Questões do material:
(A) De acordo com o texto em estudo, além de um extenso debate, pelo que o PL 2630 passou?
(B) Liste todos os tipos de sentido que, segundo o texto em estudo, aquilo que se constrói deve fazer.
(C) Transcreva o trecho do texto em estudo que vai de "Qualquer lei no" até "o interesse público.", incluindo ambos.

Texto em estudo:
----------------
Qualquer lei no Brasil, qualquer que seja, ela é produto de diferentes visões. Ela nunca vai representar fielmente a opinião ou a visão de um determinado setor. Nesse sentido, é a beleza da democracia.

Você tem que construir algo que faça sentido jurídico, sentido político, sentido social, mas que de alguma forma contemple determinadas visões a partir do que, na minha visão, deve ser o interesse público final, não o interesse do setor que está tentando influenciar, mas como fazer um mix disso que garanta o interesse público.

E como isso se deu ao longo das discussões do PL 2630?

O PL 2630 passou por inúmeras consultas públicas, passou por um extenso debate, então eu considero que é um equívoco de alguns setores dizerem que não houve debate suficiente em torno do que estava sendo proposto ali. Determinado setor pode não ter tido sua visão de uma forma majoritária contemplada na versão final do relatório, mas todos foram ouvidos.
----------------
Listagem extraída:
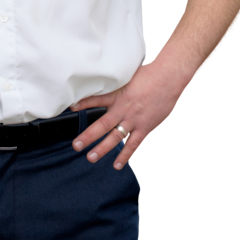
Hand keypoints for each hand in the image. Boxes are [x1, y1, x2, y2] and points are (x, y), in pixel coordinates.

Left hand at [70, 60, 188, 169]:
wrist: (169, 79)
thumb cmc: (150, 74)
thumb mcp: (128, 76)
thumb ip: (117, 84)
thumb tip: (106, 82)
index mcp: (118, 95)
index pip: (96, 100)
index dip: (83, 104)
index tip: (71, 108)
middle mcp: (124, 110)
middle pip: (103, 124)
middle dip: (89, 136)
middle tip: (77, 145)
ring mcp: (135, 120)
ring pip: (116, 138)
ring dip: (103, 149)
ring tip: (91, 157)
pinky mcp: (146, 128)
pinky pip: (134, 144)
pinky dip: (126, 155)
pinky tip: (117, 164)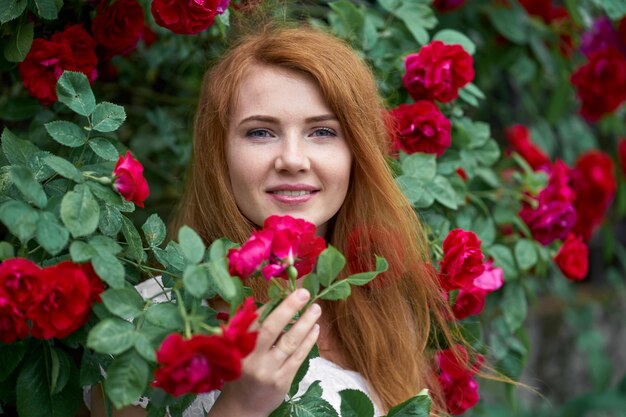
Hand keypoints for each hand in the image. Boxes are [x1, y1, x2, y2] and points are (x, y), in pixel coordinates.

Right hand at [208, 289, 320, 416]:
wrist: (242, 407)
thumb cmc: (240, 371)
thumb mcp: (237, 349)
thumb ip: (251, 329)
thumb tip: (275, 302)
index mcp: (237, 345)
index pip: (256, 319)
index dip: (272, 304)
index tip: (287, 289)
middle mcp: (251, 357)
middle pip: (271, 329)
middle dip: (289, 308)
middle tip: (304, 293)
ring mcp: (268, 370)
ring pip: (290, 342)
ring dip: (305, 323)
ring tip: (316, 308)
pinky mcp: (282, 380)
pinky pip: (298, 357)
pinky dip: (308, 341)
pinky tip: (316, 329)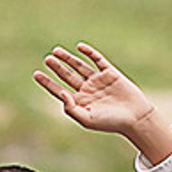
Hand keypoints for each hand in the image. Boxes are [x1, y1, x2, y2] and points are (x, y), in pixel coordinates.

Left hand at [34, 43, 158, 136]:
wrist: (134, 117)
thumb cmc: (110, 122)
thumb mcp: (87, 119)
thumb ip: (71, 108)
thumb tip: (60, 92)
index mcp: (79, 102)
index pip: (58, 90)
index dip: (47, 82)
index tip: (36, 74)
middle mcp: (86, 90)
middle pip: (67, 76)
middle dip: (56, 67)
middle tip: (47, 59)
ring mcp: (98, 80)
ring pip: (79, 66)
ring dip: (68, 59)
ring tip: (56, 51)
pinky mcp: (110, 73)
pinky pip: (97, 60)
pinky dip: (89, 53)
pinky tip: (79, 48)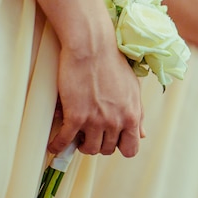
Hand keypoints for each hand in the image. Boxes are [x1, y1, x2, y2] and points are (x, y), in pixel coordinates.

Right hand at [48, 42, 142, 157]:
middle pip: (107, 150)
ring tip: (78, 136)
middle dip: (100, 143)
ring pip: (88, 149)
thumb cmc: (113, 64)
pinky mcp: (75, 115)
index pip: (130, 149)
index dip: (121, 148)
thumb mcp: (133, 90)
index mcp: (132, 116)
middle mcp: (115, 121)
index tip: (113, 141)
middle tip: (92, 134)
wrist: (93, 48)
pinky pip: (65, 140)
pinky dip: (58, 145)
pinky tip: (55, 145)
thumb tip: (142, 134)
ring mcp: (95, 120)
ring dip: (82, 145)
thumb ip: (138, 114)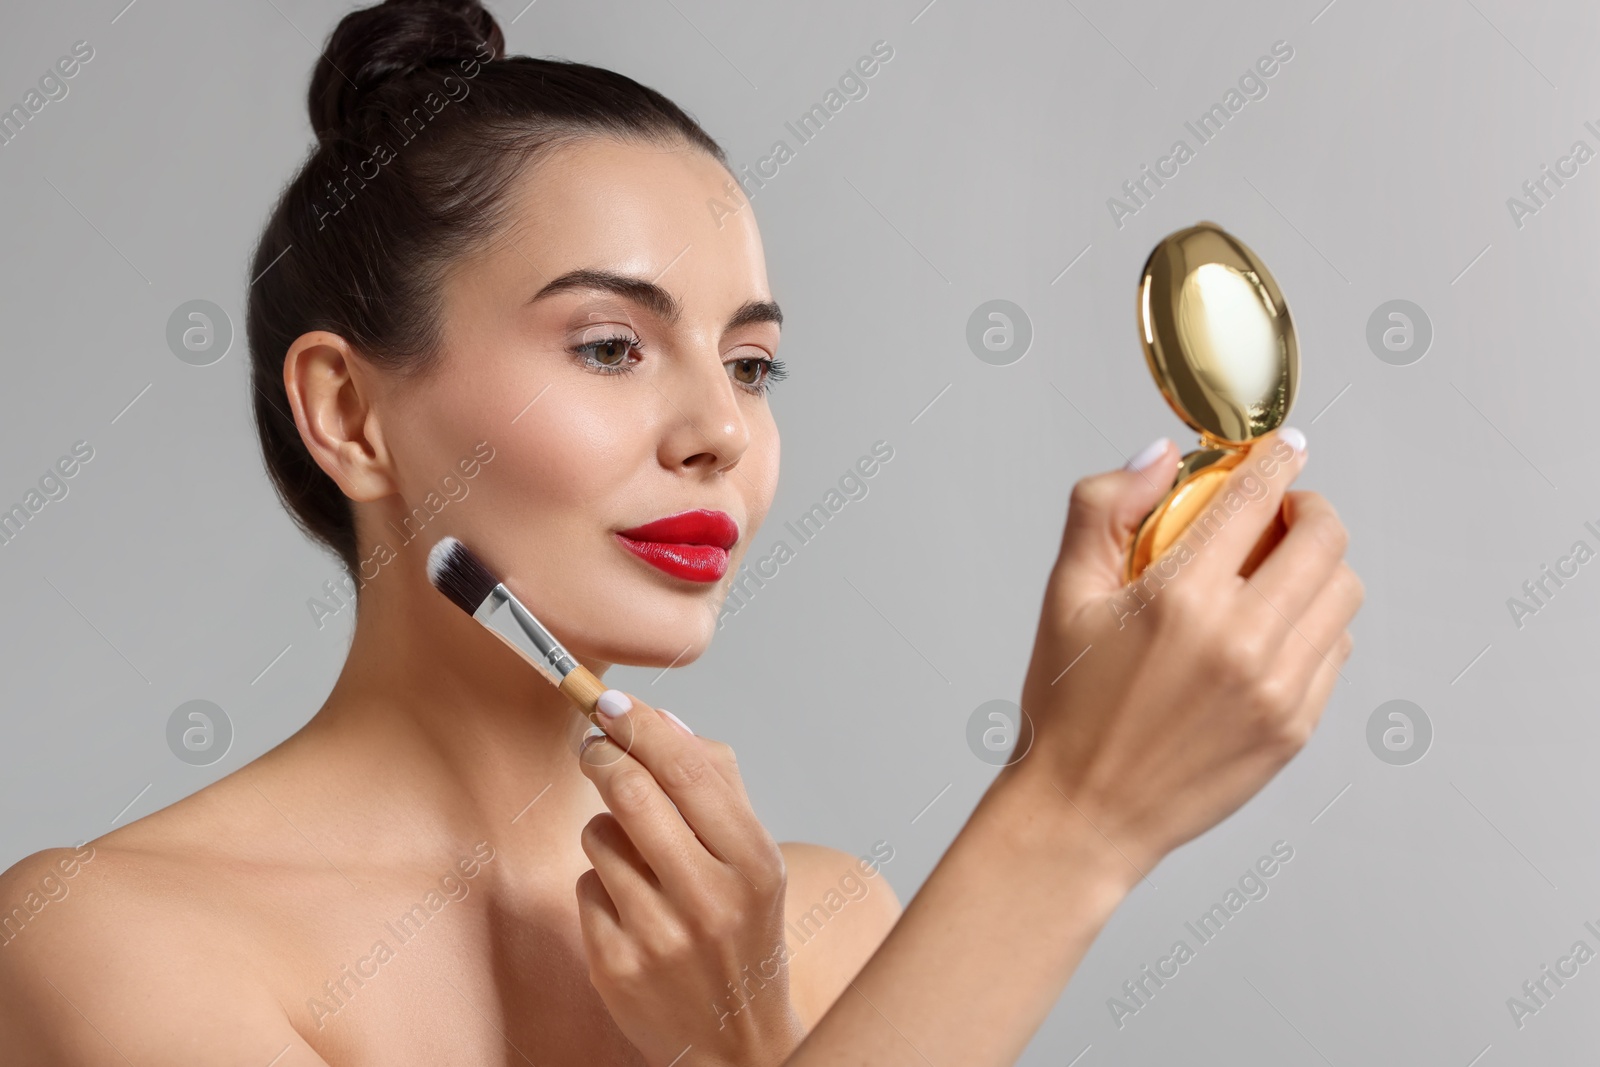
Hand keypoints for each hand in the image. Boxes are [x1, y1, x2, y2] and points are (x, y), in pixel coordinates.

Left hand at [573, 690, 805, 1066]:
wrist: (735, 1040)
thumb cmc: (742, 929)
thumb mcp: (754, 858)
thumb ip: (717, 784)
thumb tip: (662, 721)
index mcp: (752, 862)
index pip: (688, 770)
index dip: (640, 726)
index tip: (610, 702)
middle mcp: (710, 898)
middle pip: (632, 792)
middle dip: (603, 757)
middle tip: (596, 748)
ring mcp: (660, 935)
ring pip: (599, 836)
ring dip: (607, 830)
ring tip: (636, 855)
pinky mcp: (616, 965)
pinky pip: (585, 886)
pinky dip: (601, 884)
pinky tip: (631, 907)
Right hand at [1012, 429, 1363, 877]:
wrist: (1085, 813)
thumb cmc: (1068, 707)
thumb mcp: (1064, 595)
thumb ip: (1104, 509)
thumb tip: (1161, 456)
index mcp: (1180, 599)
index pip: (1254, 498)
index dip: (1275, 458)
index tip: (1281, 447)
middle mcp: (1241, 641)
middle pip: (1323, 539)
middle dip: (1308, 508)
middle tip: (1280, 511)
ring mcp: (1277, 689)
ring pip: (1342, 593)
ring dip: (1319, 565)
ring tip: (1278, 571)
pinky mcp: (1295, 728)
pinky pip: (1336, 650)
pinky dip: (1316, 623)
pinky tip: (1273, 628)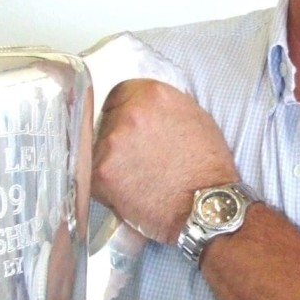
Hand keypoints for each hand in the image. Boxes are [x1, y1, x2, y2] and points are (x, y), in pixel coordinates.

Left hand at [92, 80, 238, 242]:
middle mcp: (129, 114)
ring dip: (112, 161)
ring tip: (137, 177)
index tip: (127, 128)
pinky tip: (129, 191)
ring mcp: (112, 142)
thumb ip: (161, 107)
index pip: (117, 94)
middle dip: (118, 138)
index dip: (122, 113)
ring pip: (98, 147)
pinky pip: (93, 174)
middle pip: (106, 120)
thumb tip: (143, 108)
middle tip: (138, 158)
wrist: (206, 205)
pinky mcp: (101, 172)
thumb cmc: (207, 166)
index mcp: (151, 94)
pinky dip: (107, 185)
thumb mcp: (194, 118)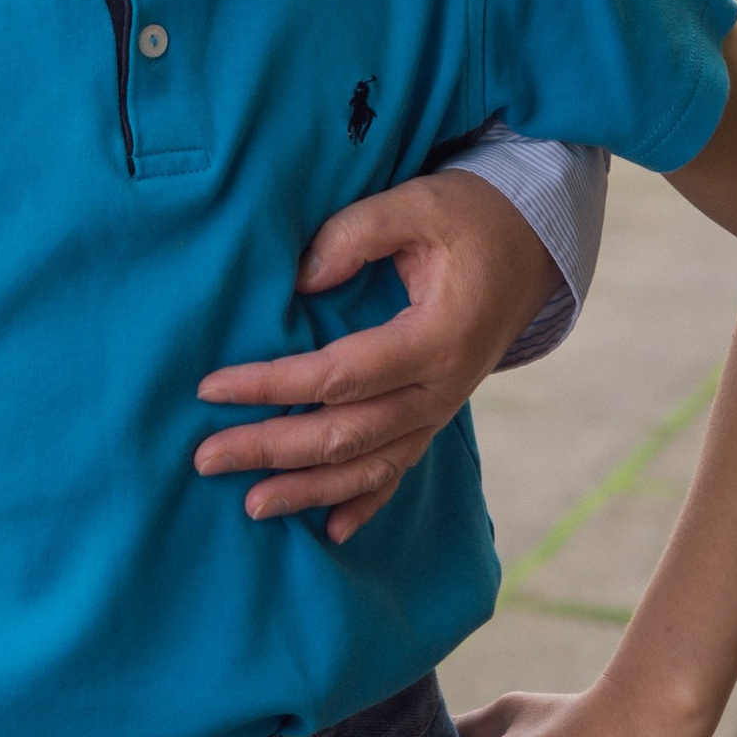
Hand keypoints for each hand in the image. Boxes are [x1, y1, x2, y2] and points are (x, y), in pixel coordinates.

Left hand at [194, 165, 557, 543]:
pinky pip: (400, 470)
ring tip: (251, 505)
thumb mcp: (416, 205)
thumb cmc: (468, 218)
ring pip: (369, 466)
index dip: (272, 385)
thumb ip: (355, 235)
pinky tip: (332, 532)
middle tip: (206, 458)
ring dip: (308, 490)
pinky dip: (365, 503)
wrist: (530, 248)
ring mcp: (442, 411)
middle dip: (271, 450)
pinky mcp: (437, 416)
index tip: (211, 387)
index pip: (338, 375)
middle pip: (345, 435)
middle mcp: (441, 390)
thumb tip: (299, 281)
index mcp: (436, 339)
----------------
Respostas por questão:
(A) Passou por inúmeras consultas públicas.

(B) Sentido jurídico, sentido político e sentido social.

(C)
Qualquer lei no Brasil, qualquer que seja, ela é produto de diferentes visões. Ela nunca vai representar fielmente a opinião ou a visão de um determinado setor. Nesse sentido, é a beleza da democracia.

Você tem que construir algo que faça sentido jurídico, sentido político, sentido social, mas que de alguma forma contemple determinadas visões a partir do que, na minha visão, deve ser o interesse público final, não o interesse do setor que está tentando influenciar, mas como fazer um mix disso que garanta o interesse público.